Figure 6.13: Minerals formed through varying degrees of metamorphism in different types of rocks.

Thus, by examining the minerals found in the Exotic Terrane region, it is clear that the rocks have been metamorphosed to varying degrees. Chlorite is found in northern Maine, indicating that the rocks were only mildly deformed because they were not the center of the collision between continents and have fewer igneous intrusions. Eastern New Hampshire and southern Maine, however, clearly show evidence of high-grade metamorphism by the presence of minerals such as sillimanite and kyanite.

Considering the plate tectonic history of the Exotic Terrane region, the presence of high-grade metamorphism in the rocks is no surprise. The rocks with high-grade metamorphic minerals indicate the area of greatest stress during the episodes of mountain building throughout the Paleozoic, as well as areas that have been intruded by magma.

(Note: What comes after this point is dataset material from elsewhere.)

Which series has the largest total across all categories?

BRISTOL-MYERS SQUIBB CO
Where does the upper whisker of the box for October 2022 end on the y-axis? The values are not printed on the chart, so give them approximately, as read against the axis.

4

Garnet, a metamorphic mineral indicative of moderate metamorphism, is found throughout the Exotic Terrane region. Connecticut has spectacular garnets in the metamorphic rock, mica schist. Garnet is used as a gemstone and an abrasive in sandpaper and polishing. The substitution of different elements into the crystal structure produces several common types of garnets, all of which have the same basic chemical composition: uvarovite, pyrope, andradite, almandite, grossularite and spesartite. Almandite is particularly common in Connecticut.

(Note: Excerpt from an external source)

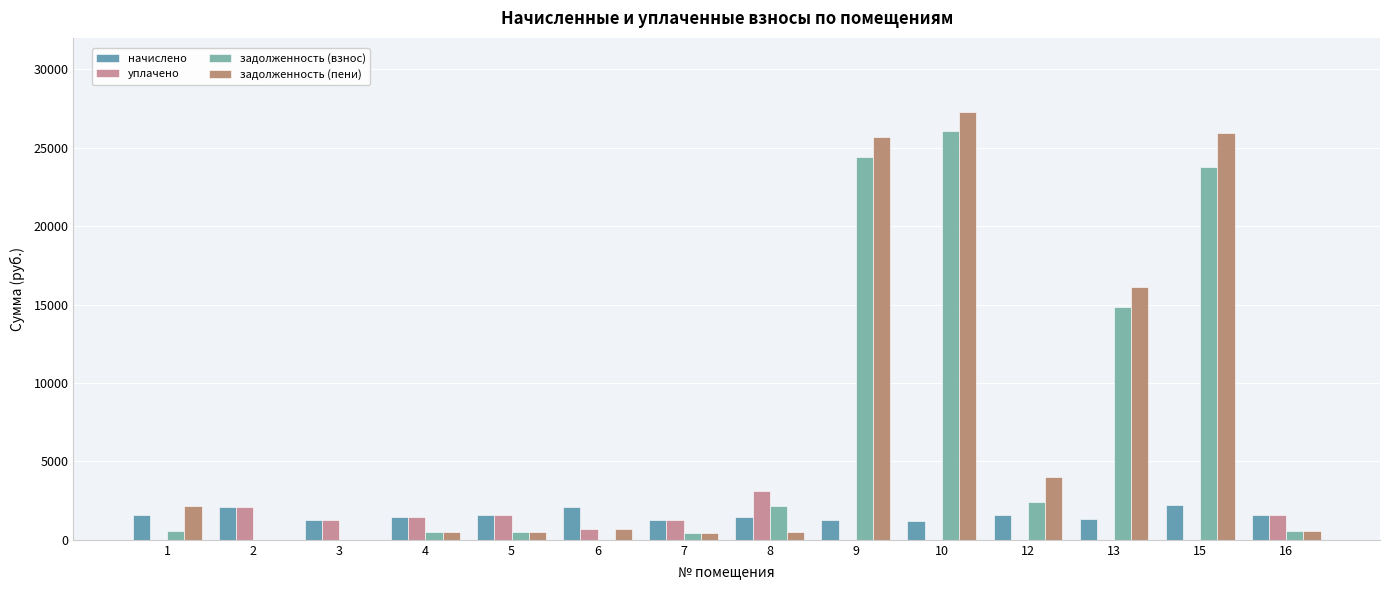

The value of задолженность (взнос) at 10 is 26039.3. True or false?

True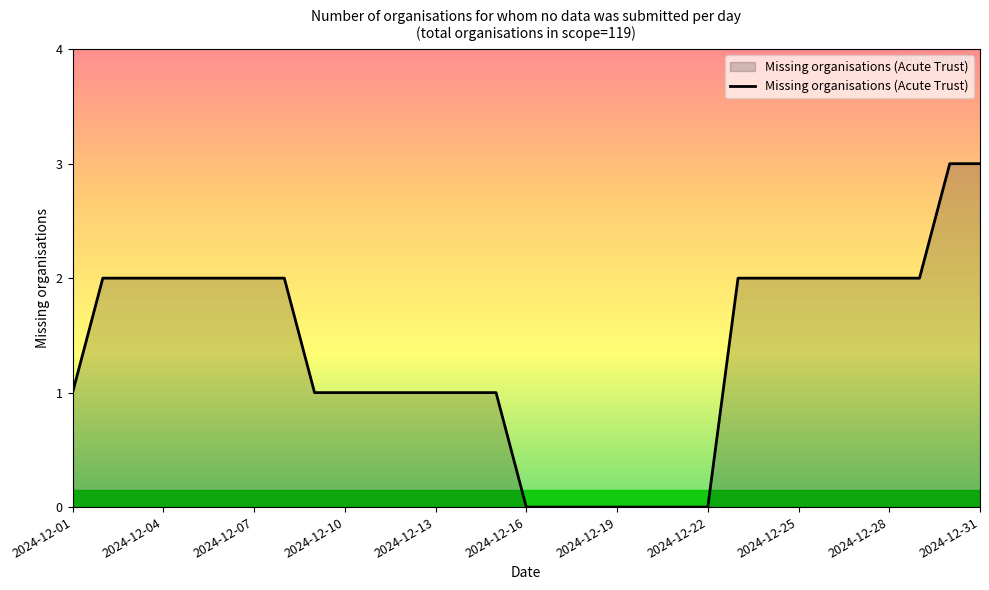

What is the maximum value shown in the chart?

3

Non-Metallic Minerals in Gemstones and Other Rocks

The plate tectonic history of the Exotic Terrane region provided the right conditions to produce slow-cooling magmas far below the surface. Volatiles escaping from those deep magma chambers, enriched in water and rare elements, led to the creation of outstanding pegmatites: lithium pegmatites in Massachusetts; phosphate pegmatites in New Hampshire; and the famous gem-quality tourmalines and beryl of Maine. The first Maine tourmaline, and the start of gemstone production in the United States, was mined at Mt. Mica, where crystals have been found as large as 39.4 cm long, 17.8 cm wide and weighing 14.3 kg. Many minerals in a pegmatite are common and not gem quality, such as quartz, mica, and feldspar. However, gemstones frequently are found in association with pegmatites. Other gemstones found in the Exotic Terrane region include garnet, zircon, topaz, corundum, feldspar, and quartz varieties including jasper, rock crystal, amethyst, and smoky, rose and clear quartz.